Terms Of Service

1. WORK AND PAYMENT.


1.1 Project. The Client is hiring the Contractor to do the following: The contractor will generate leads with relevant prospects.
1.2 Schedule. The Contractor will begin work within 48 hours of payment being made or within 48 hours of the set up call being completed, whichever is later. The work is ongoing. This Contract can be ended by either Client or Contractor with 7 days notice, pursuant to the terms of Section 6, Term and Termination.
1.3 Pricing. The Client will pay the Contractor per lead generated by the contractor.
1.3.1 Number Of Leads. The number of leads generated can vary, depending on campaign performance. In your first 5 weeks, you pay for 5 leads per week. If we generate more than 5 per week, we will charge you for extra leads at the end of week 5. If we deliver less than 25 leads in your first 5 weeks, we will refund you for any undelivered leads. If we believe your campaign is building momentum and will soon achieve an achieve of 5+ leads per week, we may give you the option to continue your campaign if you wish.

1.3.2 Minimum Term. We have a minimum term of 5 weeks.

1.4 Definition Of A Lead. A lead is defined as someone who was in the target market chosen by the client on the set up call and responds positively to the outreach campaign. You will also get lots of prospects click on the link to your website. On average, one in four clicks results in a lead.
1.5 Payment. You will be required to pay a weekly retainer. For latest pricing, please refer to our homepage. The weekly retainer is for 5 leads per week. If your campaign generates more than 5 leads per week, you will be charged for any extra leads every 4 weeks.

.6 Support. The Contractor will not provide support for any deliverable once the Client accepts it, unless otherwise agreed in writing.


2. Refunds.

 

2.1 All payments are non-refundable unless otherwise agreed in writing. If the contractor is unable to deliver the paid for leads, the contractor agrees to refund any unused credit. 

3. Blacklisted Domains.

 

3.1 We cannot be held responsible if your domain has previously been blacklisted for sending spam. If your domain has previously been blacklisted, the refund guarantee is voided. Should this happen, we will know within 14 days of starting the campaign. If this happens, you will have the option to either continue the campaign with a new domain or cancel the campaign. No refunds will be given in the case of early cancellation. If you choose to use a new domain, we will need to build and warm-up a new domain for you to send emails from. This will incur a fee of $100, payable by the client.

**INFORMATION**
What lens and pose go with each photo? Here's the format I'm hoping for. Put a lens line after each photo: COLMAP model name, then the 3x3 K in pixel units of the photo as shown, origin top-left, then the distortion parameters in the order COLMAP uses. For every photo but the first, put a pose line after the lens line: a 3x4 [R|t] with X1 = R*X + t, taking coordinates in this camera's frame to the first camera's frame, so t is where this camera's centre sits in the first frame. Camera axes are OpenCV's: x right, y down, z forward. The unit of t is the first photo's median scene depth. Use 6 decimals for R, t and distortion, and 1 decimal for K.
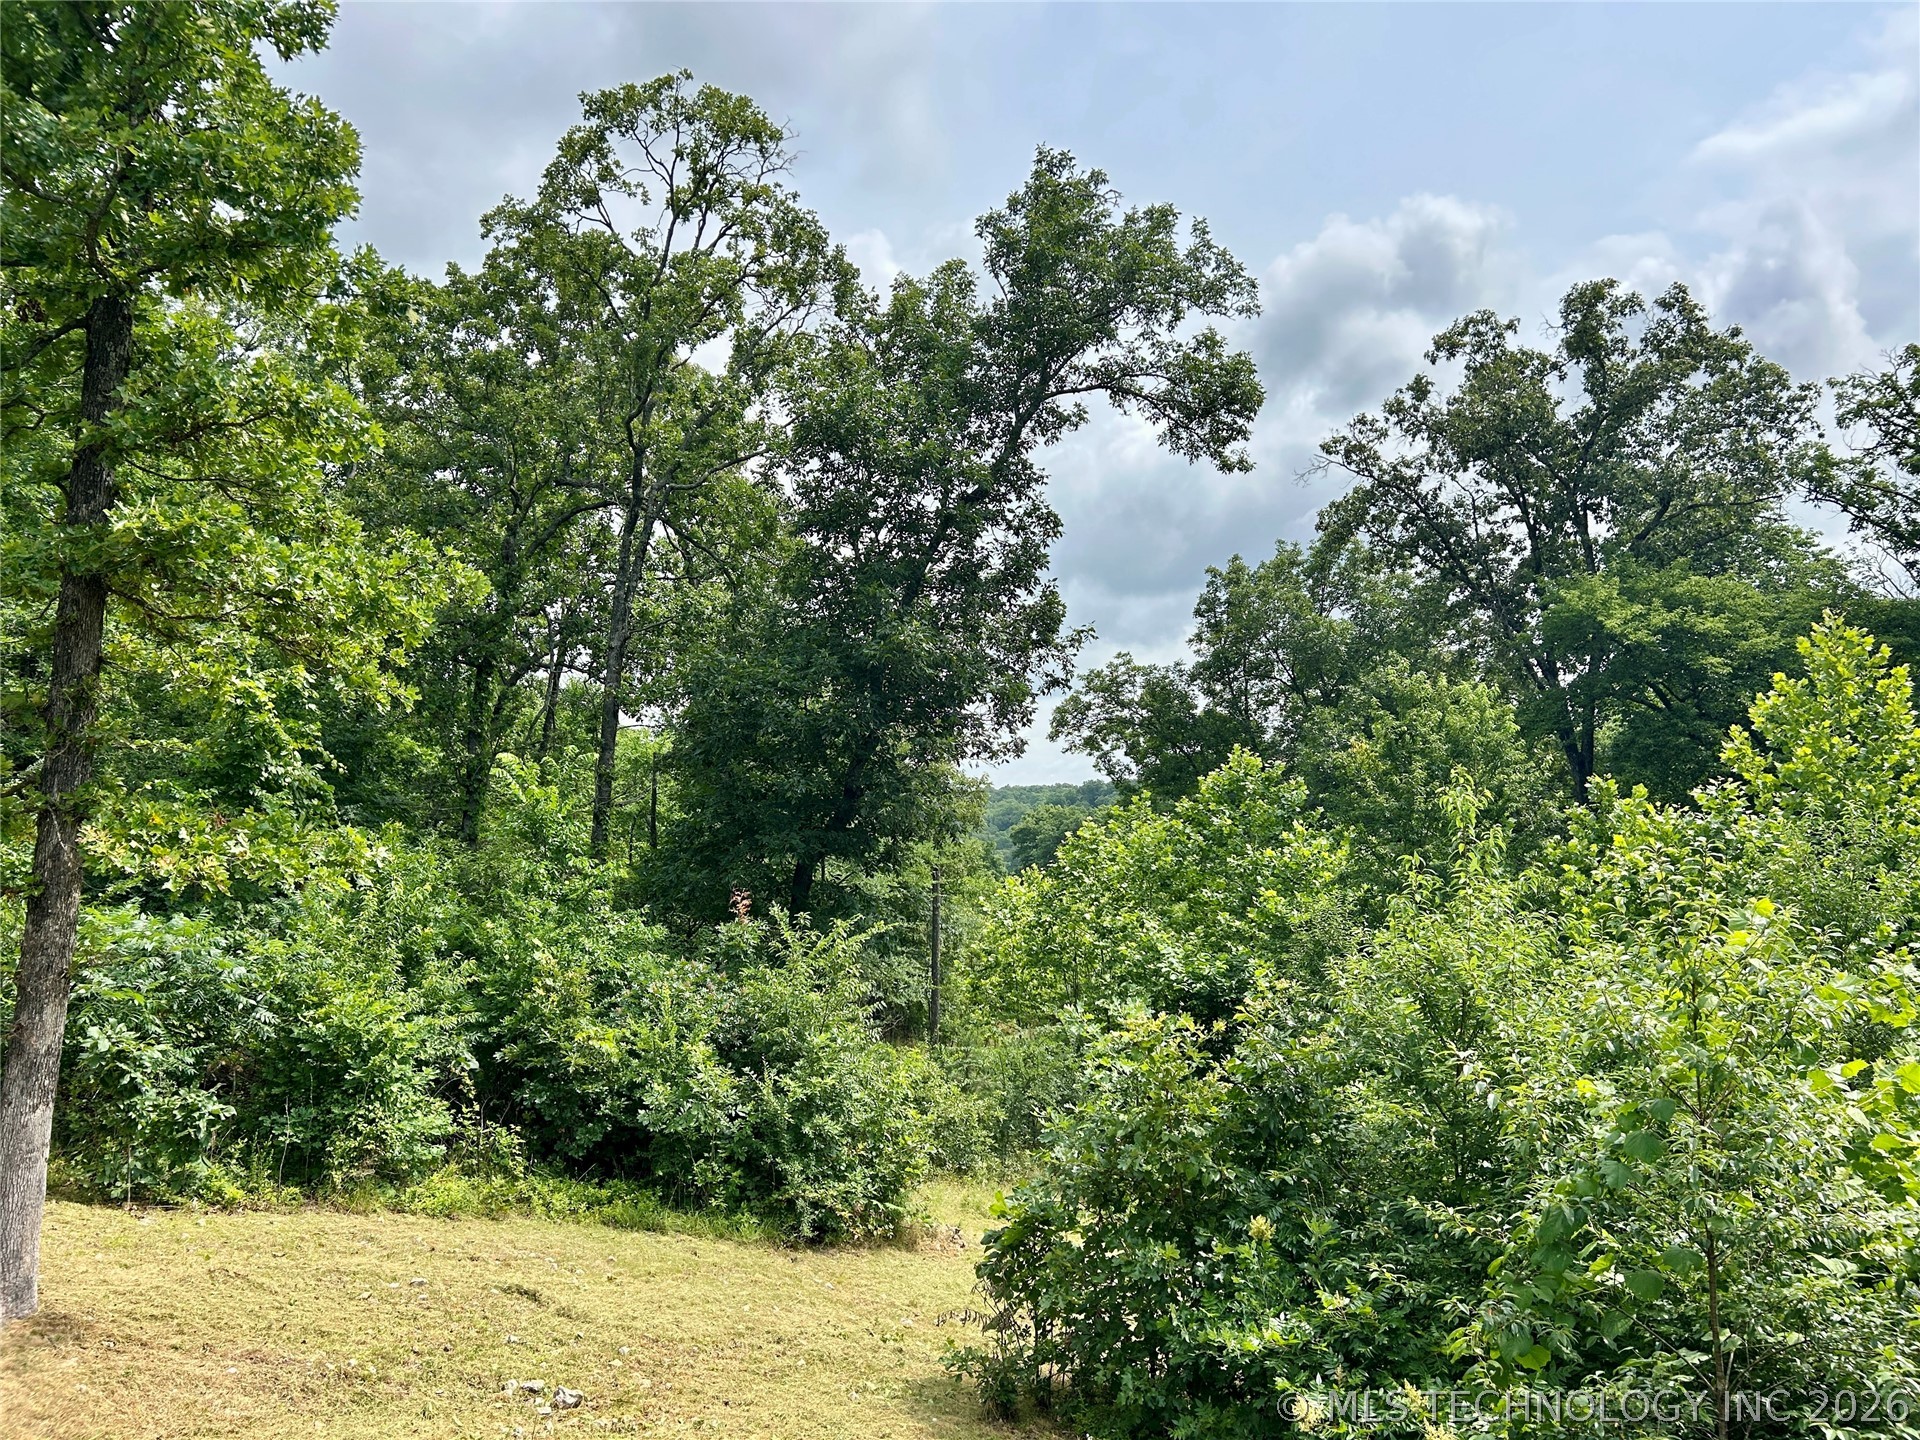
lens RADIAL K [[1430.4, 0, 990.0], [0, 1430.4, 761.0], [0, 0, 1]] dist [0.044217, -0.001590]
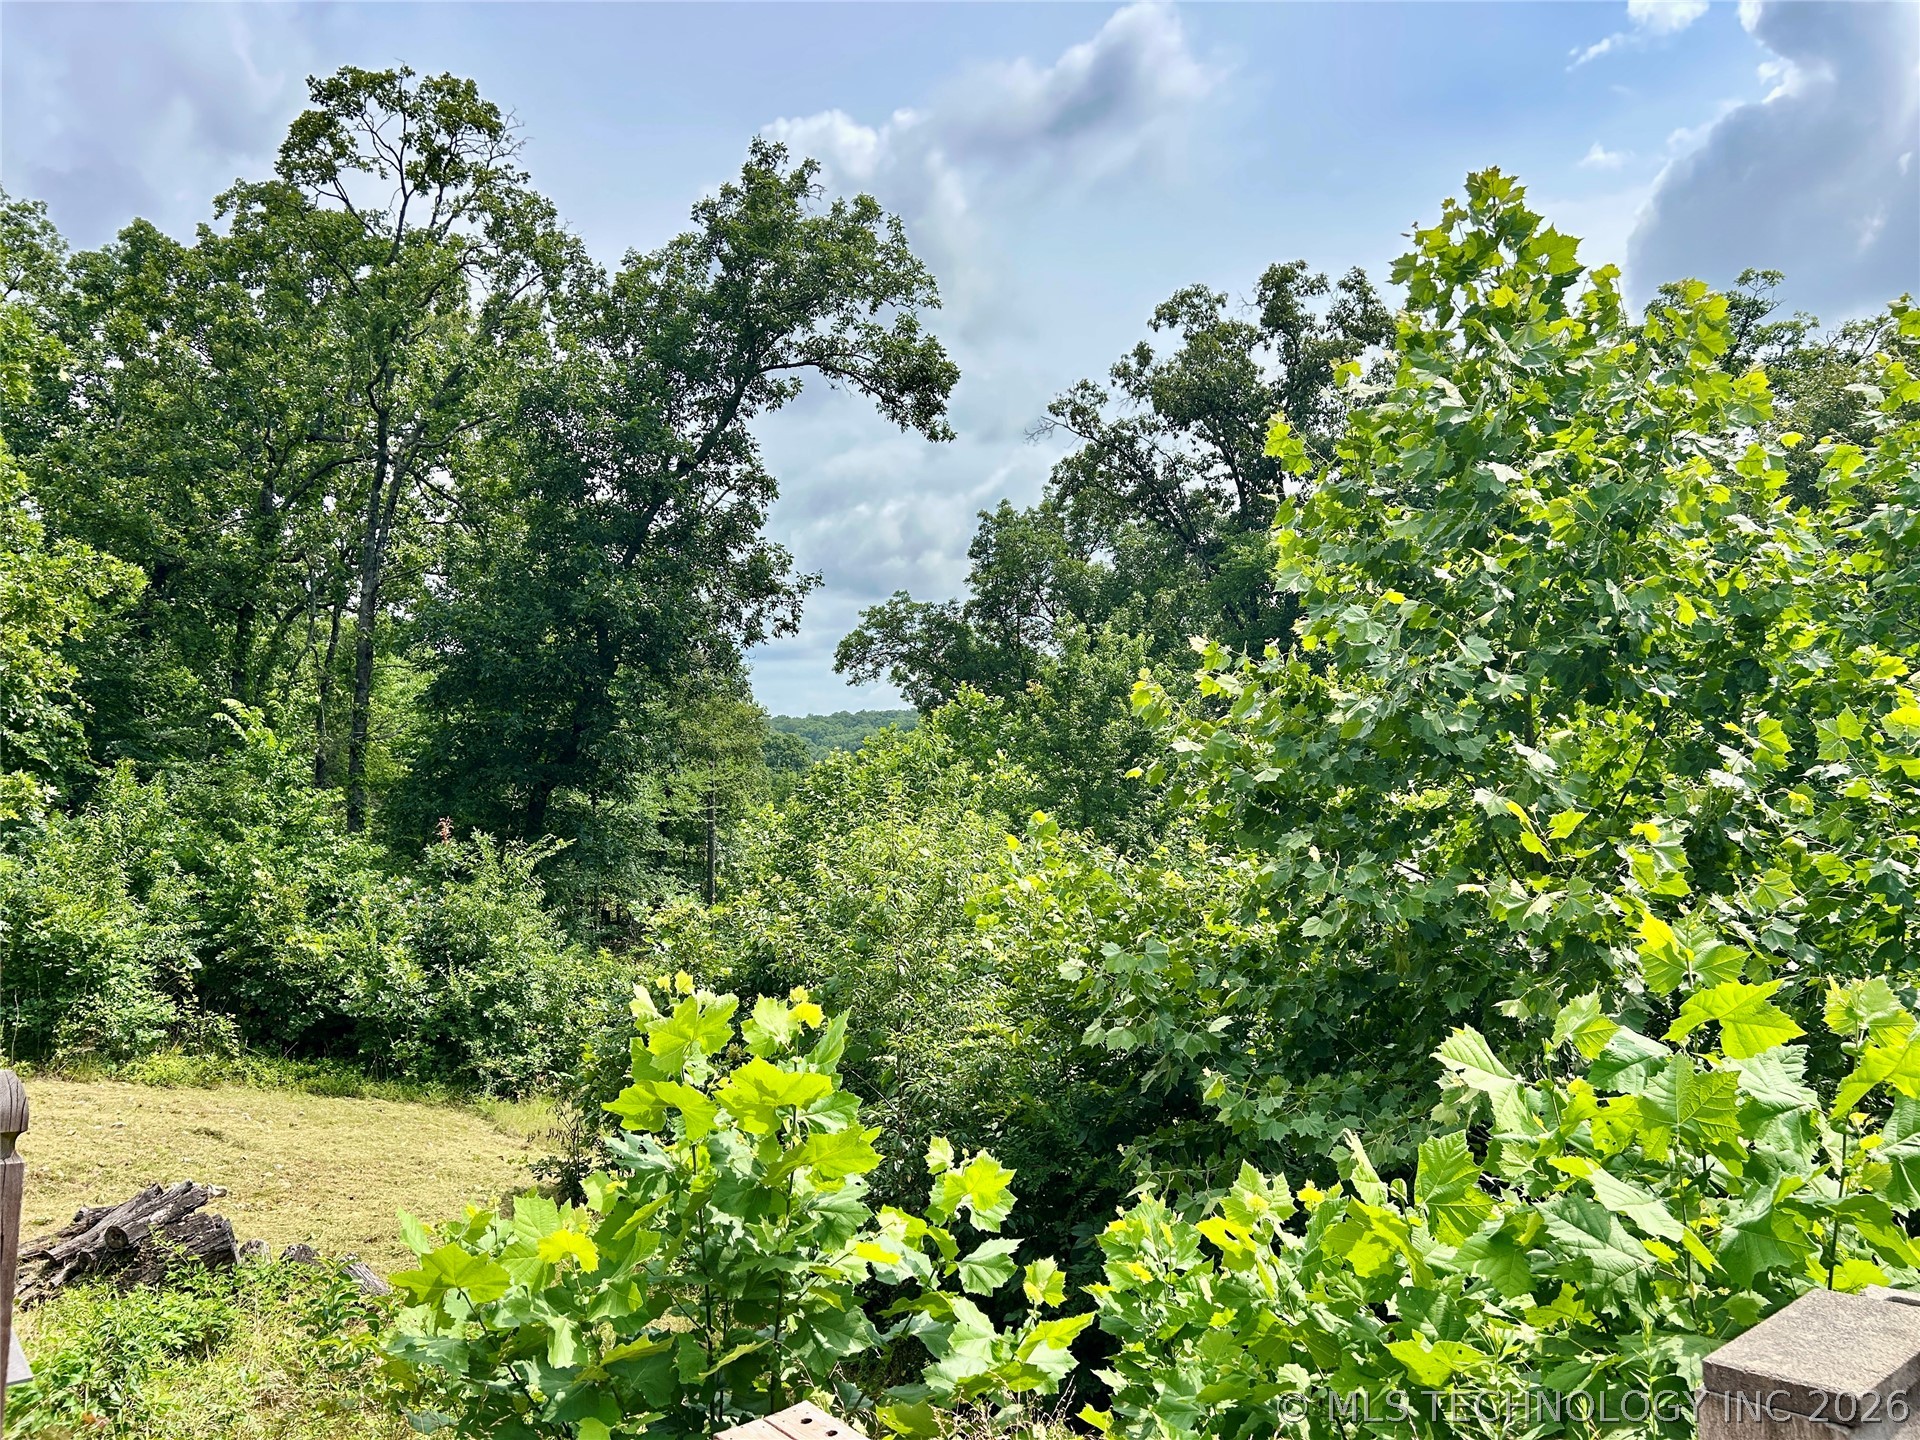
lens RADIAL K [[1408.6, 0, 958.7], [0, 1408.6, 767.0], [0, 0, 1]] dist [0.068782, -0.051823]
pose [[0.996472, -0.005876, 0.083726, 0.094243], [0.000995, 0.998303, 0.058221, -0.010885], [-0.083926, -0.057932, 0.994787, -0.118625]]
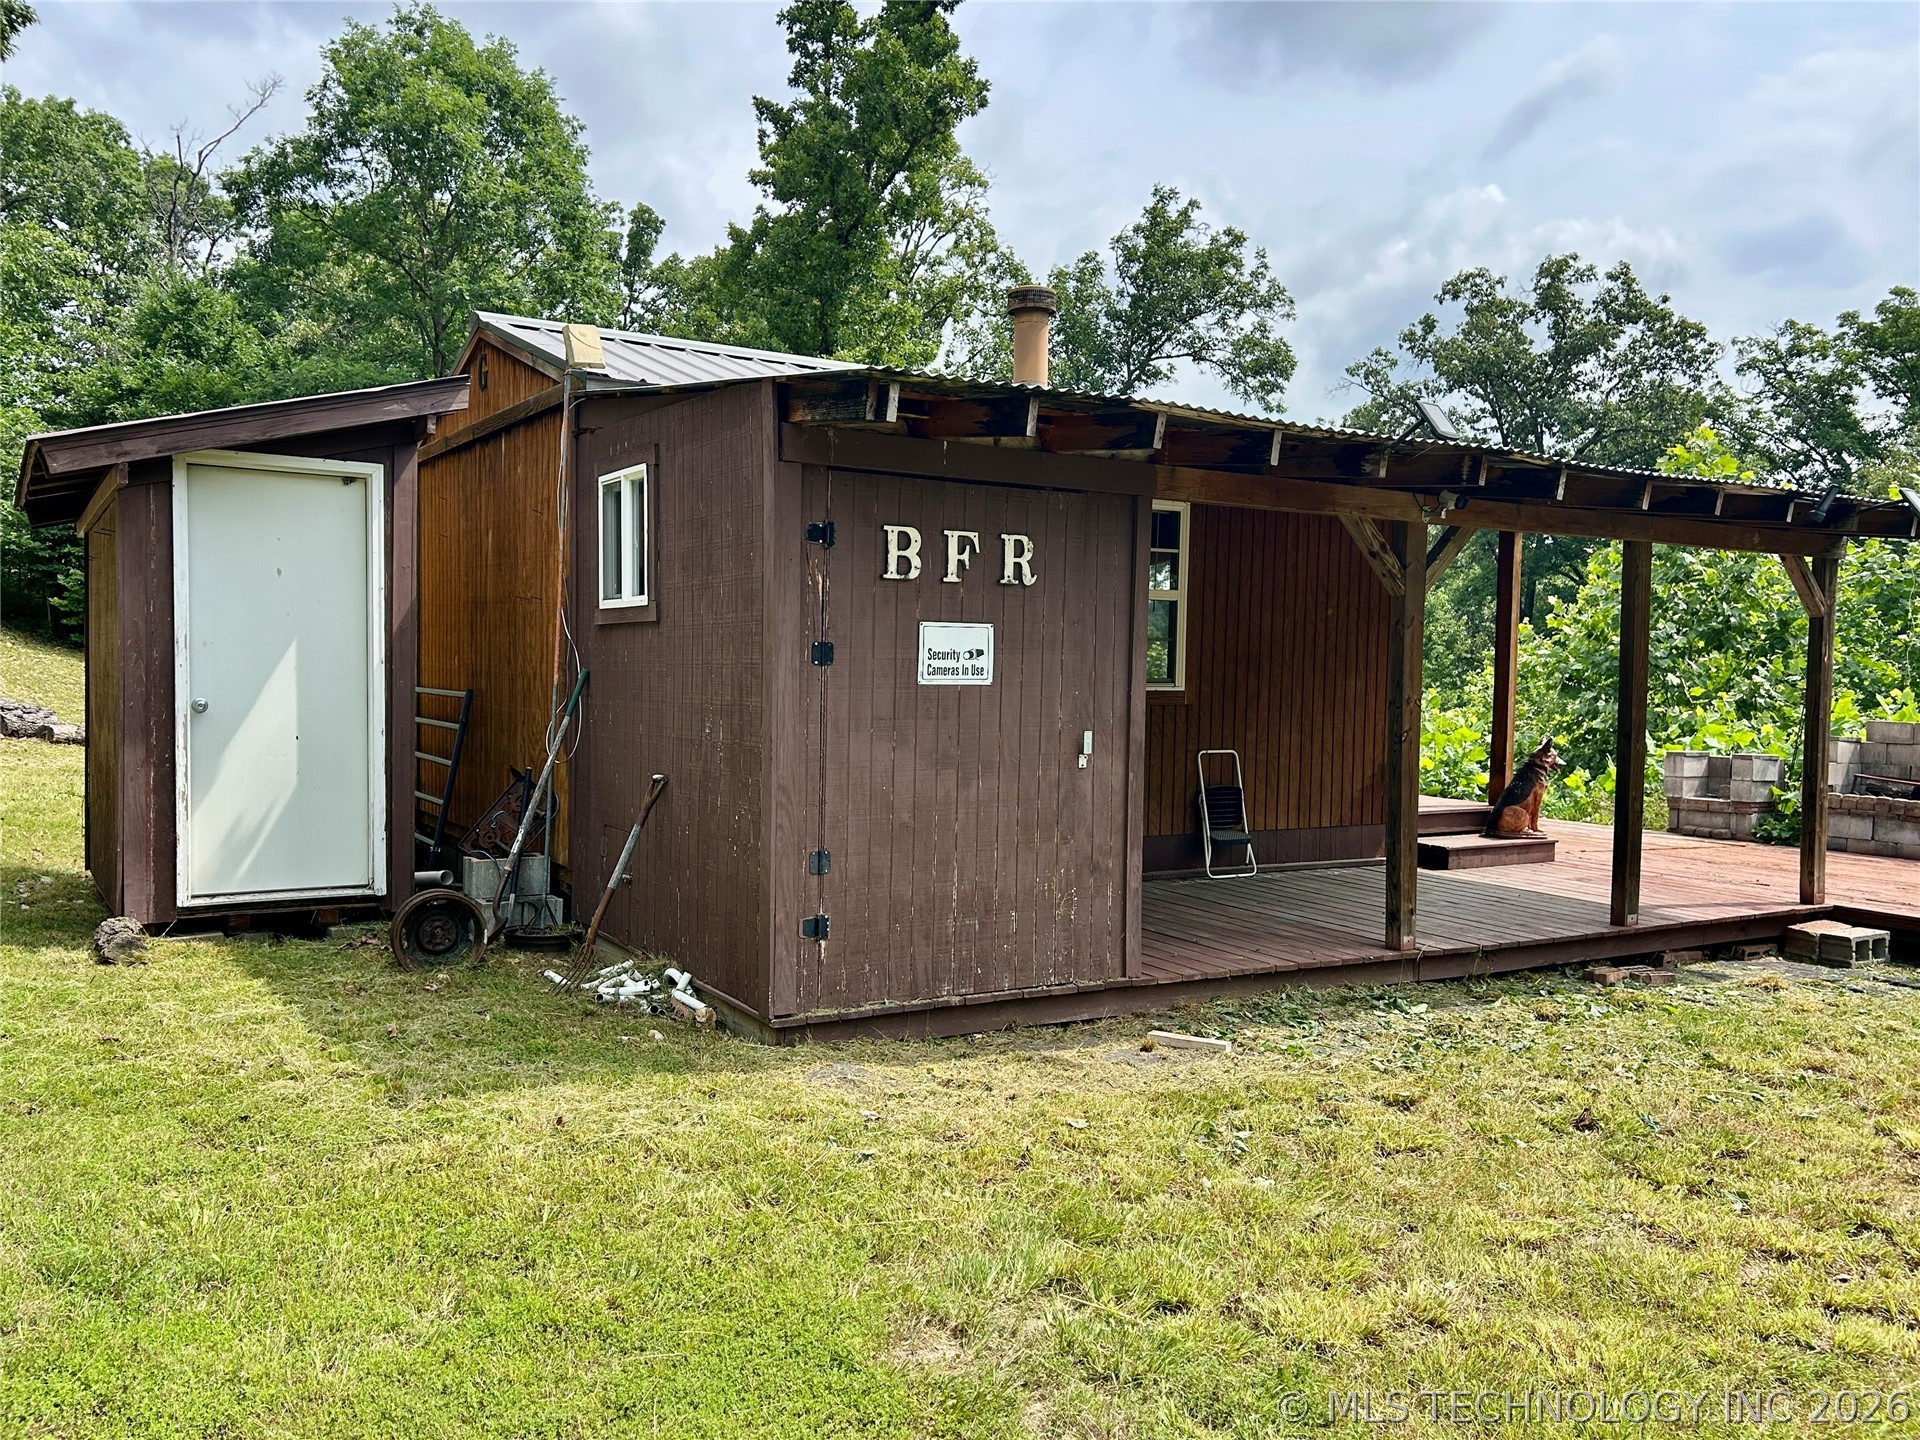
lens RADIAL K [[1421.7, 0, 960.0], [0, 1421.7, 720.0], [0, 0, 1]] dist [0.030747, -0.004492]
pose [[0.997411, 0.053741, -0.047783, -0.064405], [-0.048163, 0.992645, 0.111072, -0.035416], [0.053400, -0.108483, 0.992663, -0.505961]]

**SET OF TASKS**
a: Which numbered main section headings appear in the terms of service?
b: Write out the passage of the terms of service starting with "2. Refunds." and going on through "by the client.", swapping "contractor" for "agency".

**TASK-BY-TASK SOLUTIONS**
a:
WORK AND PAYMENT
Refunds
Blacklisted Domains

b:
2. Refunds.

 

2.1 All payments are non-refundable unless otherwise agreed in writing. If the agency is unable to deliver the paid for leads, the agency agrees to refund any unused credit. 

3. Blacklisted Domains.

 

3.1 We cannot be held responsible if your domain has previously been blacklisted for sending spam. If your domain has previously been blacklisted, the refund guarantee is voided. Should this happen, we will know within 14 days of starting the campaign. If this happens, you will have the option to either continue the campaign with a new domain or cancel the campaign. No refunds will be given in the case of early cancellation. If you choose to use a new domain, we will need to build and warm-up a new domain for you to send emails from. This will incur a fee of $100, payable by the client.